Variant · Low-Medium

CWE-777: Regular Expression without Anchors

The product uses a regular expression to perform neutralization, but the regular expression is not anchored and may allow malicious or malformed data to slip through.

CWE-777 · Variant Level ·1 CVEs ·1 Mitigations

Description

The product uses a regular expression to perform neutralization, but the regular expression is not anchored and may allow malicious or malformed data to slip through.

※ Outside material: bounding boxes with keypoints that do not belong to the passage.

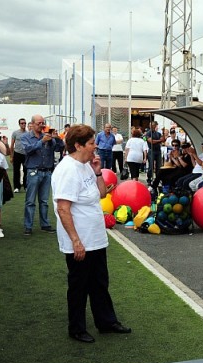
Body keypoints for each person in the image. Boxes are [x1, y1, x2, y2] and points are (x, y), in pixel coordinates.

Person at [52, 125, 130, 344]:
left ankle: (106, 322)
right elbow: (63, 209)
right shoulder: (67, 169)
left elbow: (102, 194)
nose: (95, 146)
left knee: (99, 282)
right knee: (79, 286)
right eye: (91, 143)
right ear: (77, 145)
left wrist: (97, 171)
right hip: (81, 240)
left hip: (95, 237)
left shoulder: (86, 165)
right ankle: (76, 328)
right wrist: (76, 241)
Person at [21, 115, 64, 236]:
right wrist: (42, 141)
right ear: (33, 124)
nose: (42, 125)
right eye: (39, 123)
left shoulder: (48, 136)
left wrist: (57, 138)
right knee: (30, 201)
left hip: (47, 171)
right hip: (33, 171)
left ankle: (45, 224)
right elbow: (28, 150)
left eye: (43, 123)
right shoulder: (26, 137)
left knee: (44, 201)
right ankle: (28, 226)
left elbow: (59, 148)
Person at [9, 118, 27, 192]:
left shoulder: (28, 133)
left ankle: (26, 186)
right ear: (19, 124)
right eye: (22, 123)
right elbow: (12, 144)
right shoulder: (15, 133)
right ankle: (17, 187)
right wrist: (11, 156)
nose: (23, 124)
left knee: (26, 170)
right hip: (17, 153)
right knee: (16, 171)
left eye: (24, 123)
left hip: (25, 154)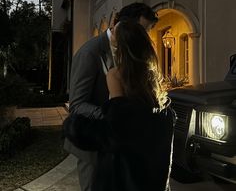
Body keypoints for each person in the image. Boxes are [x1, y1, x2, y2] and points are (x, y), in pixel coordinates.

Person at [64, 20, 175, 191]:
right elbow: (78, 104)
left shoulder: (117, 84)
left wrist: (115, 101)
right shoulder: (165, 114)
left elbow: (113, 127)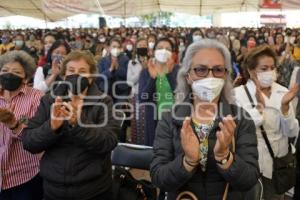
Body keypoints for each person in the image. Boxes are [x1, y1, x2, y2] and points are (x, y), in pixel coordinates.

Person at [150, 39, 259, 200]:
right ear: (188, 76)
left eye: (218, 70)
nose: (210, 76)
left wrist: (224, 157)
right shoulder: (170, 119)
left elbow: (249, 179)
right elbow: (159, 177)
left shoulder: (240, 119)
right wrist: (187, 162)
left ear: (226, 75)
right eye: (201, 70)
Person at [22, 51, 120, 200]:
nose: (76, 75)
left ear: (91, 77)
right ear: (63, 75)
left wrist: (78, 124)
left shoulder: (103, 102)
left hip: (94, 190)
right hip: (53, 189)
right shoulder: (50, 101)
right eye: (71, 71)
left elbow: (109, 141)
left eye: (82, 72)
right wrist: (51, 127)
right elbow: (29, 142)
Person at [234, 45, 299, 200]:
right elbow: (239, 130)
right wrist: (258, 110)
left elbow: (292, 132)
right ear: (251, 71)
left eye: (272, 67)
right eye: (264, 68)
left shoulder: (283, 92)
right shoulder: (238, 94)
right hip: (251, 163)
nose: (269, 72)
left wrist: (285, 109)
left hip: (279, 164)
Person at [0, 50, 43, 200]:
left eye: (16, 72)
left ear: (26, 77)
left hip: (25, 175)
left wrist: (13, 124)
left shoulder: (36, 98)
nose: (8, 74)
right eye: (4, 70)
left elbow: (37, 136)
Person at [138, 38, 179, 146]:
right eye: (160, 48)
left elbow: (182, 96)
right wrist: (152, 78)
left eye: (168, 49)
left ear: (173, 53)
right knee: (155, 151)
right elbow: (142, 98)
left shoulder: (178, 70)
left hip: (175, 119)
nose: (164, 51)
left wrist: (170, 74)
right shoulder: (146, 72)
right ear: (153, 51)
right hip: (153, 119)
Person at [127, 38, 149, 144]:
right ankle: (137, 145)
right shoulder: (132, 62)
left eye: (145, 45)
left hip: (149, 95)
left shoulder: (152, 61)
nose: (142, 47)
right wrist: (142, 70)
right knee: (137, 122)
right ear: (136, 48)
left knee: (147, 121)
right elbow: (129, 82)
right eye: (140, 45)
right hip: (136, 94)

When performing tasks such as validating against a set of allowed inputs (allowlist), data is examined and possibly modified to ensure that it is well-formed and adheres to a list of safe values. If the regular expression is not anchored, malicious or malformed data may be included before or after any string matching the regular expression. The type of malicious data that is allowed will depend on the context of the application and which anchors are omitted from the regular expression.

Potential Impact

Availability, Confidentiality, Access Control

Bypass Protection Mechanism

Demonstrative Examples

Consider a web application that supports multiple languages. It selects messages for an appropriate language by using the lang parameter.
Bad
$dir = "/home/cwe/languages";$lang = $_GET['lang'];if (preg_match("/[A-Za-z0-9]+/", $lang)) {include("$dir/$lang");}else {echo "You shall not pass!\n";}
The previous code attempts to match only alphanumeric values so that language values such as "english" and "french" are valid while also protecting against path traversal, CWE-22. However, the regular expression anchors are omitted, so any text containing at least one alphanumeric character will now pass the validation step. For example, the attack string below will match the regular expression.
Attack
../../etc/passwd
If the attacker can inject code sequences into a file, such as the web server's HTTP request log, then the attacker may be able to redirect the lang parameter to the log file and execute arbitrary code.
This code uses a regular expression to validate an IP string prior to using it in a call to the "ping" command.
Bad
import subprocess
		  import re
		  
		  def validate_ip_regex(ip: str):
		  
		    ip_validator = re.compile(r"((25[0-5]|(2[0-4]|1\d|[1-9]|)\d)\.?\b){4}")
		    if ip_validator.match(ip):
		    
		      return ip
		    
		    else:
		    
		      raise ValueError("IP address does not match valid pattern.")
		    
		  
		  
		  def run_ping_regex(ip: str):
		  
		    validated = validate_ip_regex(ip)
		    # The ping command treats zero-prepended IP addresses as octal
		    result = subprocess.call(["ping", validated])
		    print(result)
Since the regular expression does not have anchors (CWE-777), i.e. is unbounded without ^ or $ characters, then prepending a 0 or 0x to the beginning of the IP address will still result in a matched regex pattern. Since the ping command supports octal and hex prepended IP addresses, it will use the unexpectedly valid IP address (CWE-1389). For example, "0x63.63.63.63" would be considered equivalent to "99.63.63.63". As a result, the attacker could potentially ping systems that the attacker cannot reach directly.

Mitigations & Prevention

Implementation

Be sure to understand both what will be matched and what will not be matched by a regular expression. Anchoring the ends of the expression will allow the programmer to define an allowlist strictly limited to what is matched by the text in the regular expression. If you are using a package that only matches one line by default, ensure that you can match multi-line inputs if necessary.

Real-World CVE Examples

CVE IDDescription
CVE-2022-30034Chain: Web UI for a Python RPC framework does not use regex anchors to validate user login emails (CWE-777), potentially allowing bypass of OAuth (CWE-1390).

Frequently Asked Questions

What is CWE-777?

CWE-777 (Regular Expression without Anchors) is a software weakness identified by MITRE's Common Weakness Enumeration. It is classified as a Variant-level weakness. The product uses a regular expression to perform neutralization, but the regular expression is not anchored and may allow malicious or malformed data to slip through.

How can CWE-777 be exploited?

Attackers can exploit CWE-777 (Regular Expression without Anchors) to bypass protection mechanism. This weakness is typically introduced during the Implementation phase of software development.

How do I prevent CWE-777?

Key mitigations include: Be sure to understand both what will be matched and what will not be matched by a regular expression. Anchoring the ends of the expression will allow the programmer to define an allowlist strictly lim

What is the severity of CWE-777?

CWE-777 is classified as a Variant-level weakness (Low-Medium abstraction). It has been observed in 1 real-world CVEs.